Nola was fun but I don't recomend it. 15 people actually got shot, there's a pack of dirty kids on every corner, one of my friends got the shit kicked out of him by the cops for no reason, its a great place to get staff and the last time I was there I did 80 days in OPP for vandalism. Oh yeah, and if you want head lice, body bugs, fleas, scabies, and staff, stay at the pink squat.


----------



## Nomadfrom82 (Oct 7, 2012)

Ahhh homie comeon you know the right decision, nola of course, we do it better tham anyone else in the dirty south! Im staying in nola whem i get there through haloween so hit me up, ill show ya the best parties in the city before i hop out the 1st


----------



## bryanpaul (Oct 8, 2012)

if you skate......it's a no-brainer....burnside all the way......................... if not NOLA might be better.....that place is yucky tho


----------



## Deleted member 125 (Oct 8, 2012)

i dont get peoples thing for nola. that place is hell, especially if yer a heavy drinker or drug user, its just to fucking easy to get wasted and end up doing a fucking month in opp.


----------



## bmb666 (Dec 11, 2012)

cantcureherpes said:


> i dont get peoples thing for nola. that place is hell, especially if yer a heavy drinker or drug user, its just to fucking easy to get wasted and end up doing a fucking month in opp.



It's a love hate relationship for everyone.

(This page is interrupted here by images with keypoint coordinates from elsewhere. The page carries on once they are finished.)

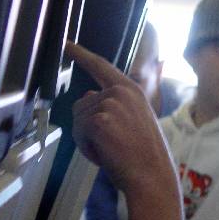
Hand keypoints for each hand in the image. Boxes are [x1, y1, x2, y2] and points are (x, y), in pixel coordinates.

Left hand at [64, 42, 175, 191]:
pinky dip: (87, 149)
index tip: (67, 43)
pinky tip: (107, 155)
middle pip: (82, 104)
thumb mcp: (131, 121)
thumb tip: (86, 95)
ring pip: (78, 119)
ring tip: (112, 150)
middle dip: (89, 128)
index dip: (82, 55)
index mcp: (131, 90)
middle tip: (113, 145)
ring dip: (88, 139)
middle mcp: (120, 92)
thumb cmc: (144, 154)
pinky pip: (78, 133)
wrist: (152, 176)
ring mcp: (110, 104)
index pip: (101, 67)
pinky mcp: (99, 121)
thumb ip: (111, 105)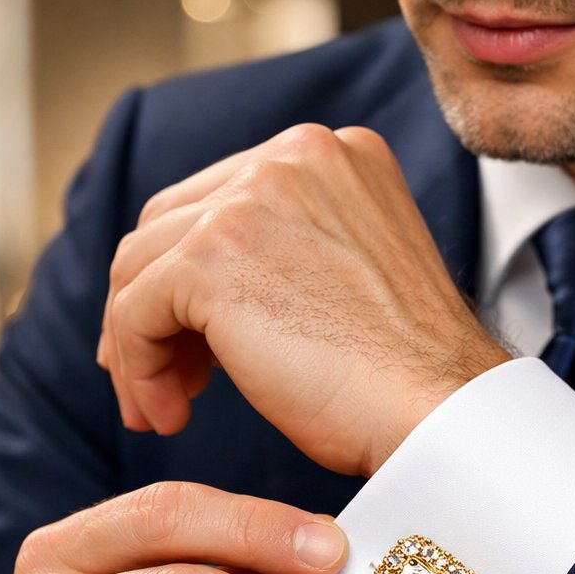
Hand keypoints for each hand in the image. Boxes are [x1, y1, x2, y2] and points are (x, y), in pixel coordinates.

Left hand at [99, 124, 509, 475]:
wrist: (439, 414)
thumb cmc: (405, 377)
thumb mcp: (345, 283)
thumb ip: (285, 255)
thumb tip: (197, 294)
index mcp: (331, 157)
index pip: (220, 203)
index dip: (189, 280)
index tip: (195, 350)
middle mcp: (291, 158)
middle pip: (170, 226)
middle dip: (155, 309)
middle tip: (169, 381)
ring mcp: (251, 199)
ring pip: (141, 267)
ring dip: (140, 345)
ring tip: (164, 408)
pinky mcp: (215, 255)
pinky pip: (135, 310)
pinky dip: (138, 367)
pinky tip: (169, 416)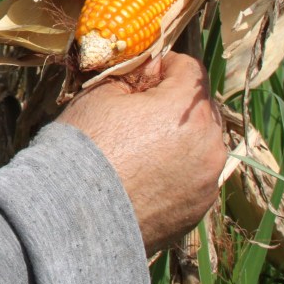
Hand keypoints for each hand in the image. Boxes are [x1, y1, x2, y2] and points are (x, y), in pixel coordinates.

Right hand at [58, 54, 226, 253]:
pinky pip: (195, 178)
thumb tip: (150, 70)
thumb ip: (134, 74)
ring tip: (141, 153)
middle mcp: (209, 145)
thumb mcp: (101, 93)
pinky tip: (145, 180)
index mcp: (188, 111)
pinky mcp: (198, 211)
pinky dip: (177, 173)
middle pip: (201, 109)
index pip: (189, 69)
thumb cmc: (85, 147)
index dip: (163, 67)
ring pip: (202, 145)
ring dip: (181, 141)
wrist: (74, 216)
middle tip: (138, 115)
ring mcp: (207, 182)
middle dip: (175, 106)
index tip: (140, 79)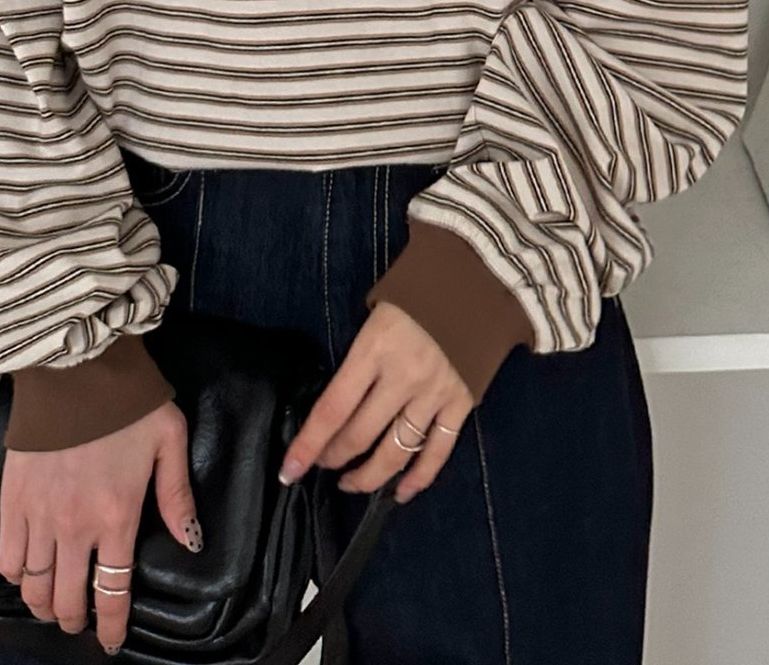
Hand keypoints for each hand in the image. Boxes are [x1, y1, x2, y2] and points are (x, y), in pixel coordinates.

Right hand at [0, 398, 199, 654]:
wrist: (77, 369)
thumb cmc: (127, 402)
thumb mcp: (170, 441)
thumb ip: (177, 496)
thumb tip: (191, 540)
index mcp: (117, 517)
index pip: (112, 591)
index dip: (111, 626)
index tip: (110, 641)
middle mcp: (75, 527)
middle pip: (67, 599)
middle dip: (75, 619)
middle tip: (80, 620)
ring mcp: (39, 516)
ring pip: (34, 587)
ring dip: (43, 604)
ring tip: (52, 604)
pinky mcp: (12, 499)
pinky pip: (7, 557)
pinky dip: (15, 575)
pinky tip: (26, 572)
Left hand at [279, 301, 473, 505]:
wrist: (478, 277)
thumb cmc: (420, 288)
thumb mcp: (377, 311)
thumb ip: (360, 355)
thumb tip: (340, 397)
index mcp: (375, 350)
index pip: (333, 409)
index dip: (309, 444)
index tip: (290, 469)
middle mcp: (403, 378)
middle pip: (360, 436)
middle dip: (334, 457)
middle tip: (321, 464)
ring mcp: (434, 394)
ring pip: (396, 452)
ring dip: (369, 475)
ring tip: (351, 482)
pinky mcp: (461, 402)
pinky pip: (438, 451)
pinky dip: (419, 478)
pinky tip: (401, 492)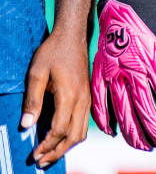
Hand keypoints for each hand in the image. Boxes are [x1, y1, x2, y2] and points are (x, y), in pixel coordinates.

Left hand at [23, 29, 89, 165]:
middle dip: (58, 151)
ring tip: (51, 154)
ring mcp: (87, 98)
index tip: (33, 154)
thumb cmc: (53, 52)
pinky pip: (84, 123)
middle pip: (74, 135)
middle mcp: (83, 100)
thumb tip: (26, 126)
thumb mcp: (36, 73)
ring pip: (82, 131)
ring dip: (67, 146)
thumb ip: (32, 101)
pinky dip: (74, 135)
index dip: (47, 145)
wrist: (73, 36)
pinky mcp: (87, 96)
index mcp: (70, 95)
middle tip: (41, 161)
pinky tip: (62, 138)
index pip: (60, 129)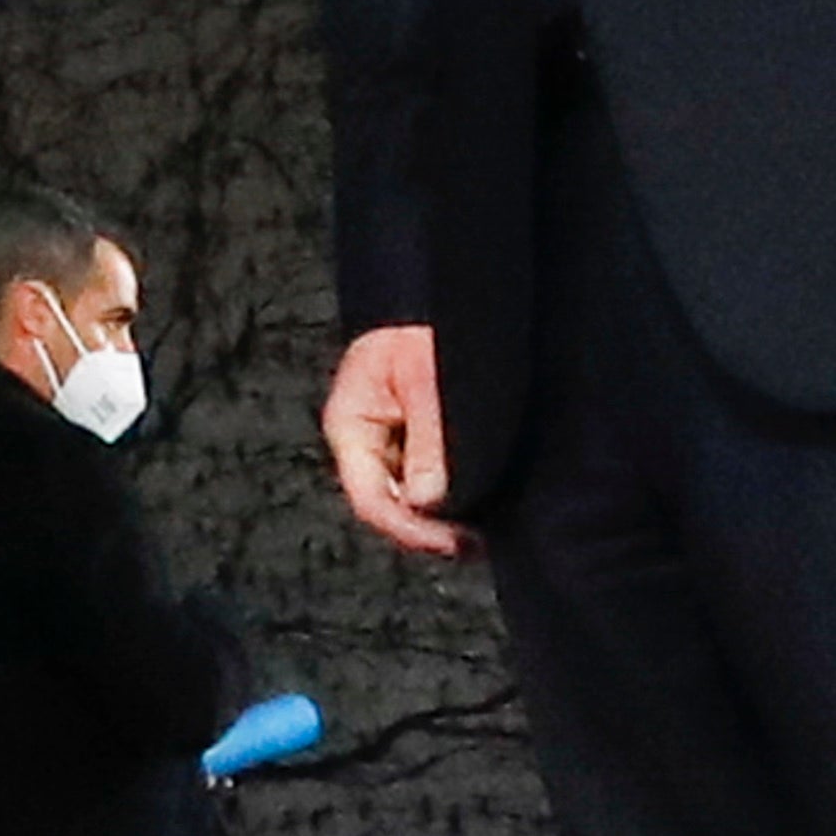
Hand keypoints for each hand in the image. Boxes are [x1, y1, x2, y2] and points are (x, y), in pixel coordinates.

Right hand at [322, 326, 475, 559]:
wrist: (447, 292)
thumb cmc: (430, 326)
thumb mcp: (430, 380)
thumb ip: (430, 440)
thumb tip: (429, 500)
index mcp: (351, 425)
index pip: (370, 499)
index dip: (410, 530)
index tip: (456, 543)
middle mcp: (364, 441)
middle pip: (389, 504)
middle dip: (429, 527)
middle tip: (477, 542)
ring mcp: (388, 442)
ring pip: (409, 497)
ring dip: (442, 515)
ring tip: (484, 526)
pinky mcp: (413, 439)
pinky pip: (426, 479)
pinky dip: (451, 495)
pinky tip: (481, 501)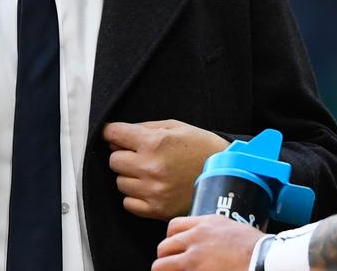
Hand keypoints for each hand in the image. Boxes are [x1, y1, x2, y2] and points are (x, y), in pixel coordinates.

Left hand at [103, 119, 228, 219]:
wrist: (225, 175)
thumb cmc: (201, 148)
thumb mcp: (175, 127)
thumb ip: (143, 128)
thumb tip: (114, 134)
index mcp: (155, 143)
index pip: (114, 134)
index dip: (111, 132)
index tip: (112, 133)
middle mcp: (151, 167)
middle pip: (114, 160)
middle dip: (123, 154)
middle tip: (140, 154)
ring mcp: (153, 190)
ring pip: (120, 182)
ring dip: (130, 176)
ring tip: (150, 171)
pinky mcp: (156, 209)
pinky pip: (128, 203)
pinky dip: (135, 195)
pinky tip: (150, 187)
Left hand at [154, 215, 263, 270]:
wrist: (265, 259)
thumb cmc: (257, 248)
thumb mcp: (232, 229)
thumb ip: (215, 233)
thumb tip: (211, 244)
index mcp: (206, 223)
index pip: (173, 226)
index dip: (173, 240)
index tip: (177, 248)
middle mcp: (196, 237)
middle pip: (164, 247)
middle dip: (166, 258)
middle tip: (174, 266)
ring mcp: (193, 257)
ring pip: (160, 266)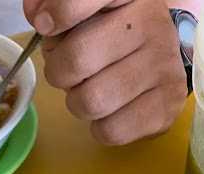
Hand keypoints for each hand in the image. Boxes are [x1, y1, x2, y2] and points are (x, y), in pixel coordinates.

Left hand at [24, 0, 187, 144]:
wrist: (160, 59)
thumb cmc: (110, 33)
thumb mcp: (84, 10)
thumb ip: (54, 6)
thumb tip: (36, 14)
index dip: (61, 12)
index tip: (44, 24)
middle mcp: (153, 23)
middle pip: (77, 59)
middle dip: (58, 72)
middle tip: (67, 71)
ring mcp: (164, 65)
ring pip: (91, 102)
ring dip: (78, 102)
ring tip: (89, 90)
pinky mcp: (167, 104)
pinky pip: (110, 131)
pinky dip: (99, 127)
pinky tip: (109, 110)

I love it, but I know it's no good, especially when ya can lose control so easily. Though I had a lot of good times in NOLA, met a lot of people, had a lot of reckless nights. Sure I had some bad too, but such is the life.


----------



## iamwhatiam (Dec 12, 2012)

oh


cantcureherpes said:


> i dont get peoples thing for nola. that place is hell, especially if yer a heavy drinker or drug user, its just to fucking easy to get wasted and end up doing a fucking month in opp.

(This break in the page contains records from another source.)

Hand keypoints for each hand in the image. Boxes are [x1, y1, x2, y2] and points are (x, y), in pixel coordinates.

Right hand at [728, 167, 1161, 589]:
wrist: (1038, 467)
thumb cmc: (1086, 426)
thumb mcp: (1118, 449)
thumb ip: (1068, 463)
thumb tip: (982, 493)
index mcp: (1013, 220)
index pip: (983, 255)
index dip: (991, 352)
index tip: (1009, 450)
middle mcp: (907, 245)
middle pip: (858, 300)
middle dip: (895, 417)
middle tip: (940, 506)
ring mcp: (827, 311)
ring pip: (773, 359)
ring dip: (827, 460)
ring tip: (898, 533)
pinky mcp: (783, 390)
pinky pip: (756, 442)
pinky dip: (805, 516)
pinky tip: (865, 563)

word. i tried to like your post herpes but couldn't.....anyways, i wanted to reply.....sorry for you Keg, but i thought hawaii was always an interesting time. I haven't been in a couple years down to Waikiki for Hween....but i always thought it was good to start with a bottle up in the banyan trees 'cross from hulas and then work it west. are ya still around ?


----------